*Records from a dataset*:
◇ ◇ ◇ ◇ ◇

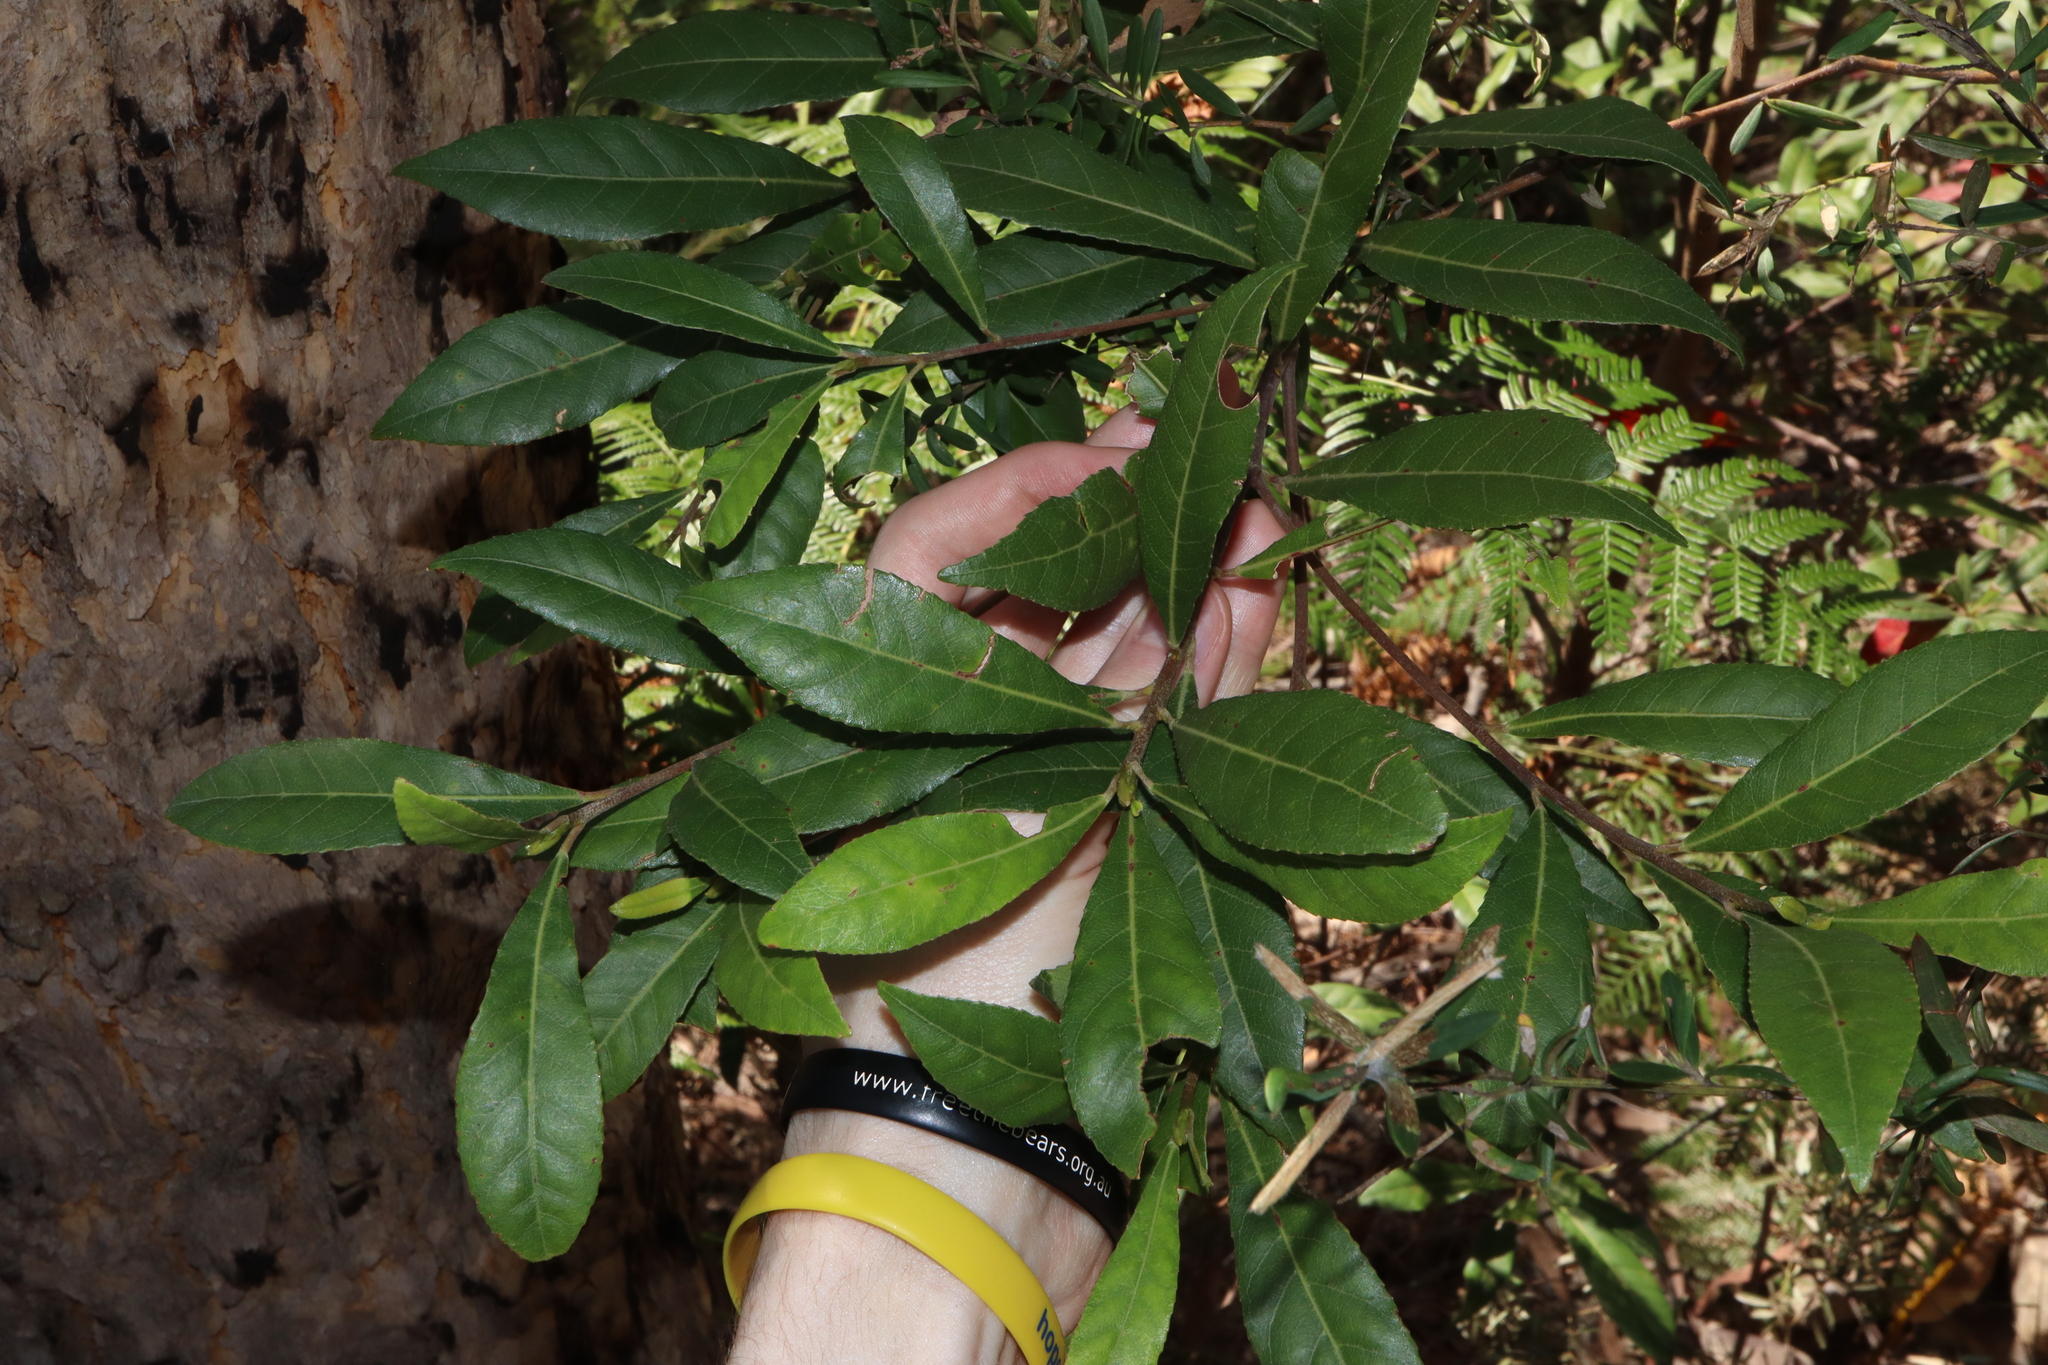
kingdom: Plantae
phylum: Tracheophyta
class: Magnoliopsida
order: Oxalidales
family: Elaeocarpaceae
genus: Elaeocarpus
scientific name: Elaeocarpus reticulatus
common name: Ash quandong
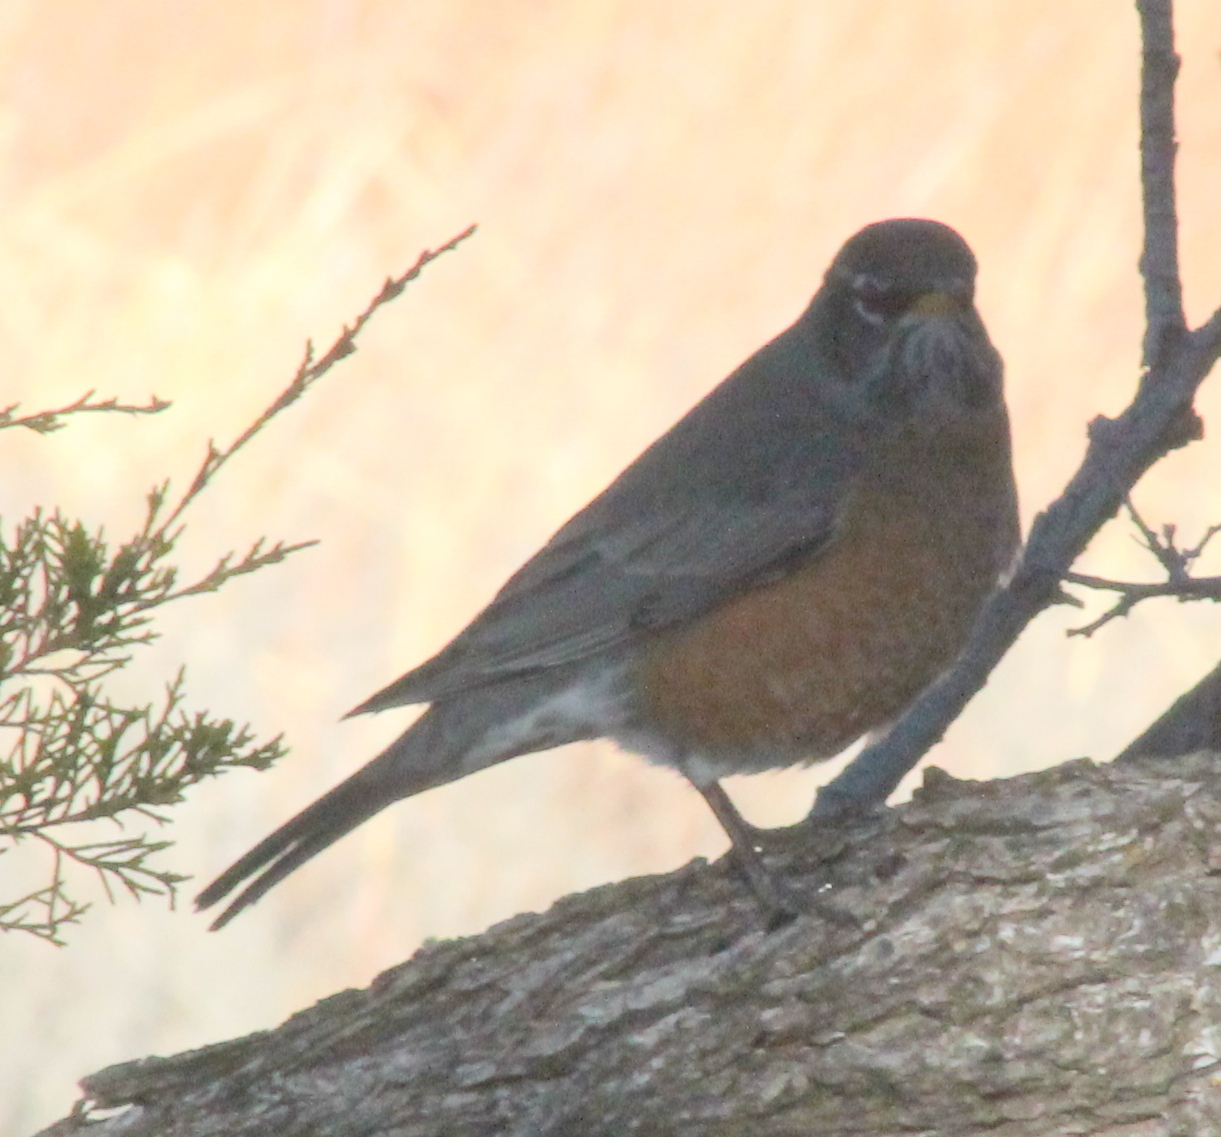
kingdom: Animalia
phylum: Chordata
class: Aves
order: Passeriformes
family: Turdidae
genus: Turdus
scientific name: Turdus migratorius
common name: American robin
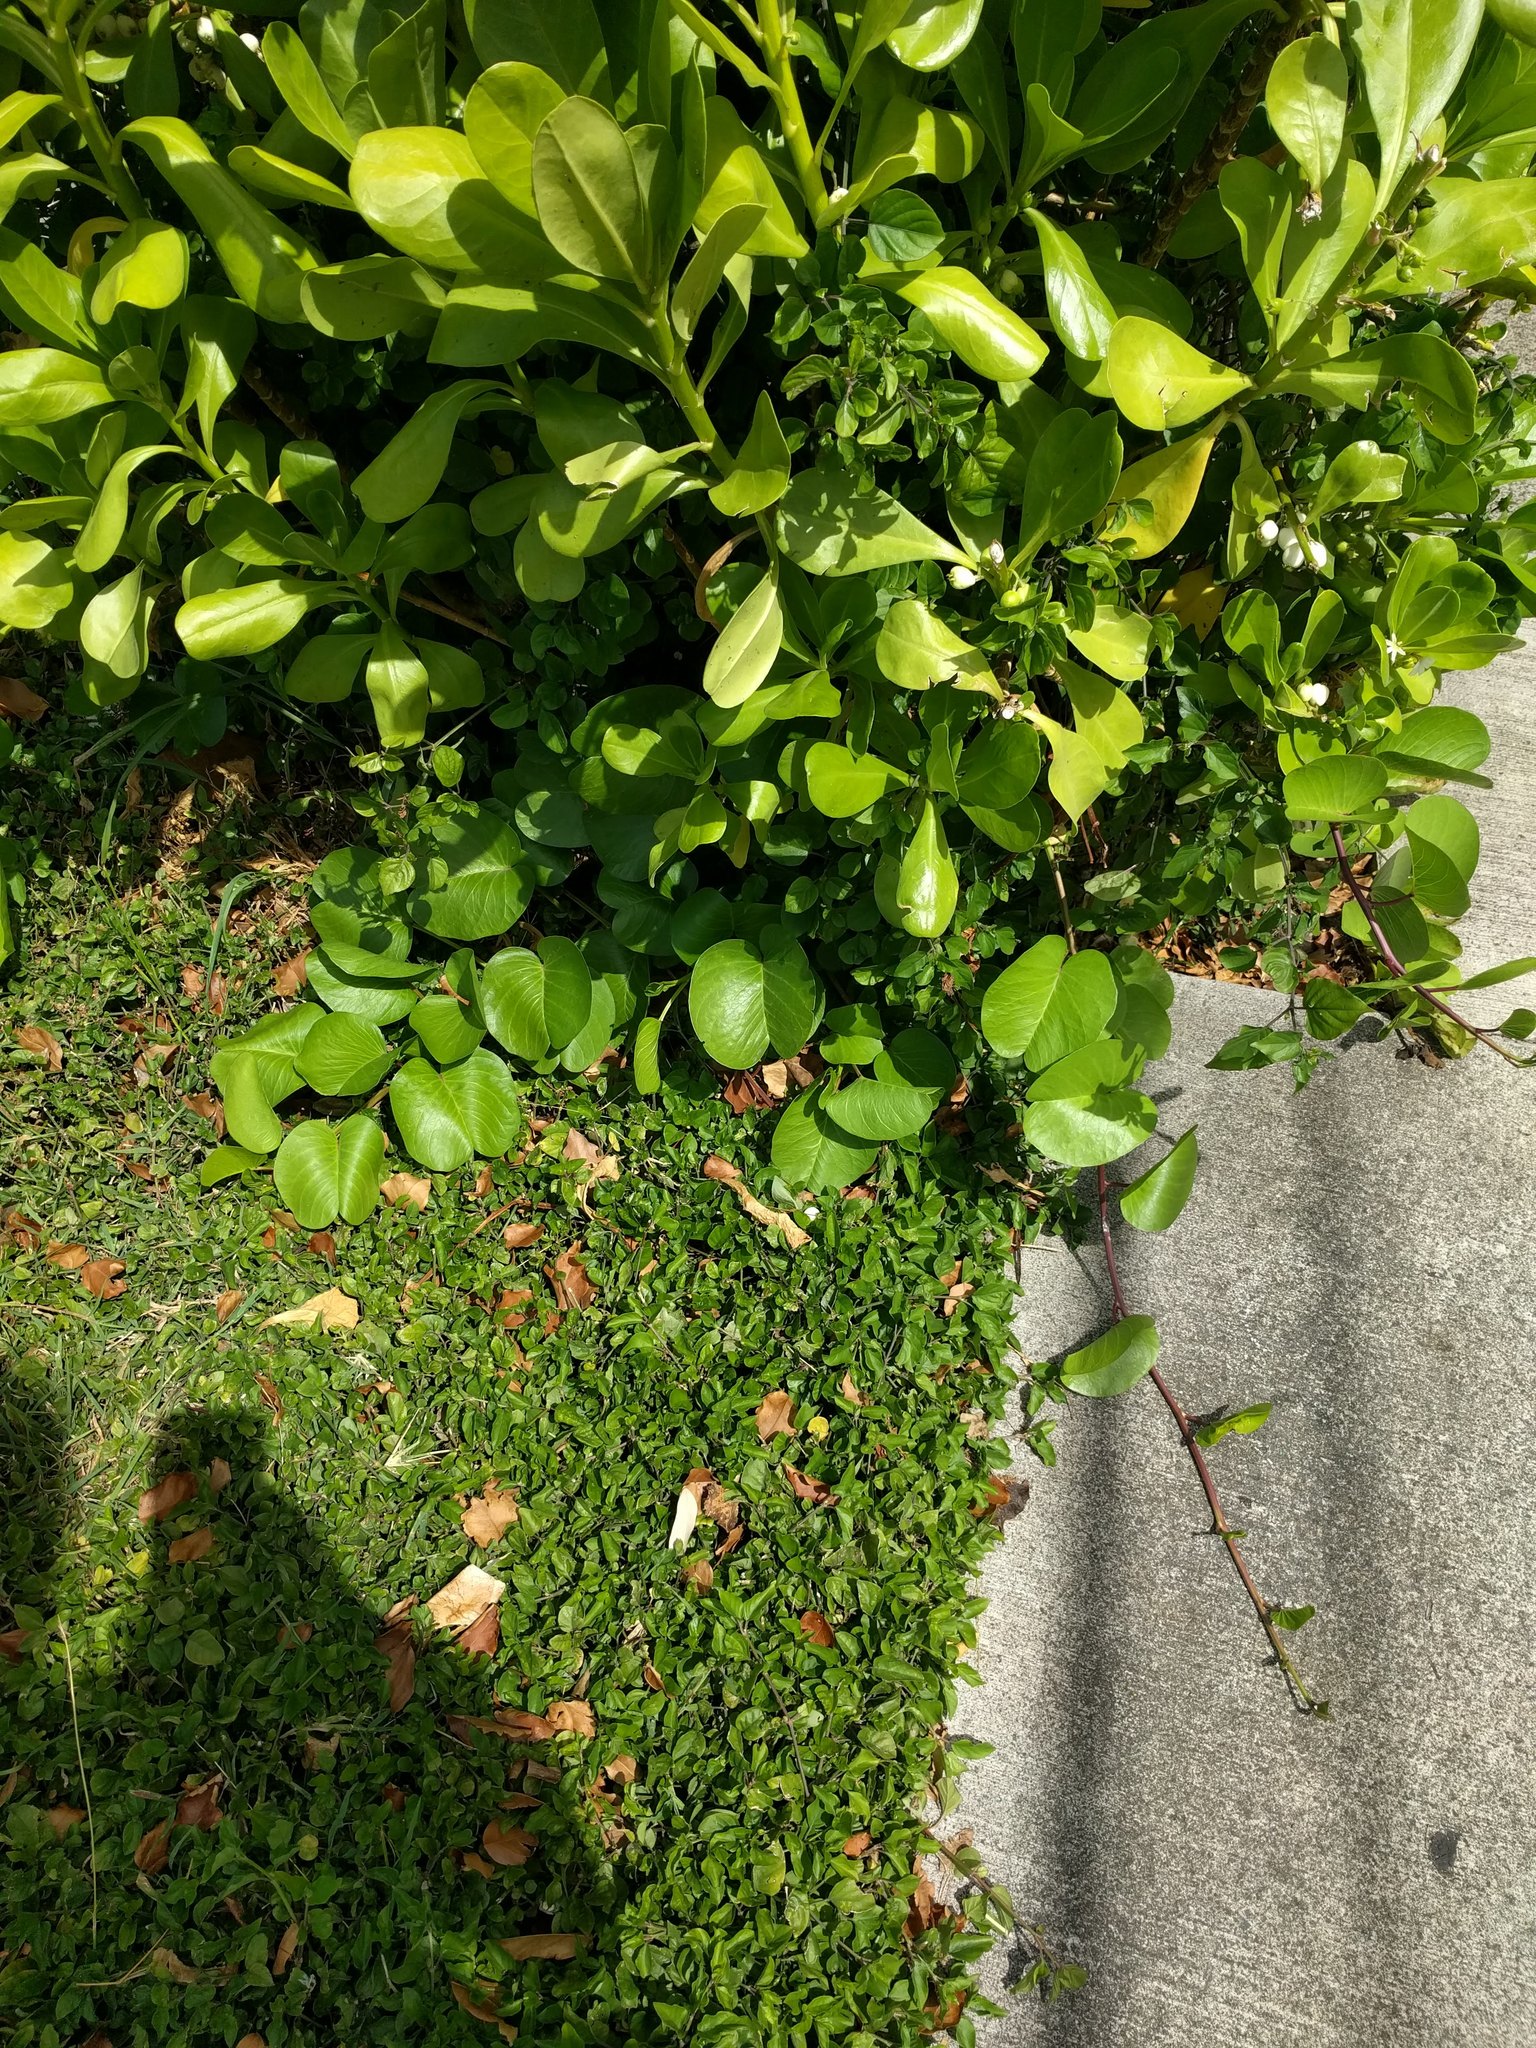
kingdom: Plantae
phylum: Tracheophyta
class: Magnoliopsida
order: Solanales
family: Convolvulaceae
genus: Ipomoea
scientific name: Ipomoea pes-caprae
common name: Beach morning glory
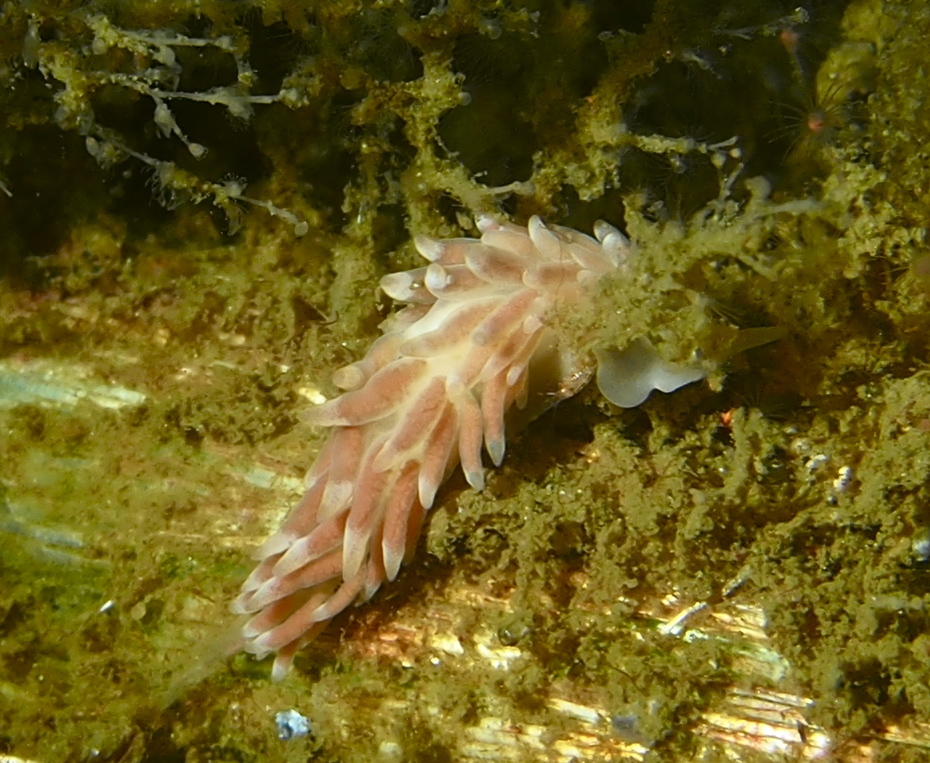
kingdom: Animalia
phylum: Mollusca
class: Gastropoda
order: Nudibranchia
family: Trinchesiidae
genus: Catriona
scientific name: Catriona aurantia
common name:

◇ ◇ ◇ ◇ ◇

*Instruction*:
Rewrite the lines of the material above, replacing every "common name" with "vernacular name" and changing nothing else. Leave the pictures out of your answer.

*Exercise answer*:
kingdom: Plantae
phylum: Tracheophyta
class: Magnoliopsida
order: Oxalidales
family: Elaeocarpaceae
genus: Elaeocarpus
scientific name: Elaeocarpus reticulatus
vernacular name: Ash quandong
kingdom: Animalia
phylum: Chordata
class: Aves
order: Passeriformes
family: Turdidae
genus: Turdus
scientific name: Turdus migratorius
vernacular name: American robin
kingdom: Plantae
phylum: Tracheophyta
class: Magnoliopsida
order: Solanales
family: Convolvulaceae
genus: Ipomoea
scientific name: Ipomoea pes-caprae
vernacular name: Beach morning glory
kingdom: Animalia
phylum: Mollusca
class: Gastropoda
order: Nudibranchia
family: Trinchesiidae
genus: Catriona
scientific name: Catriona aurantia
vernacular name:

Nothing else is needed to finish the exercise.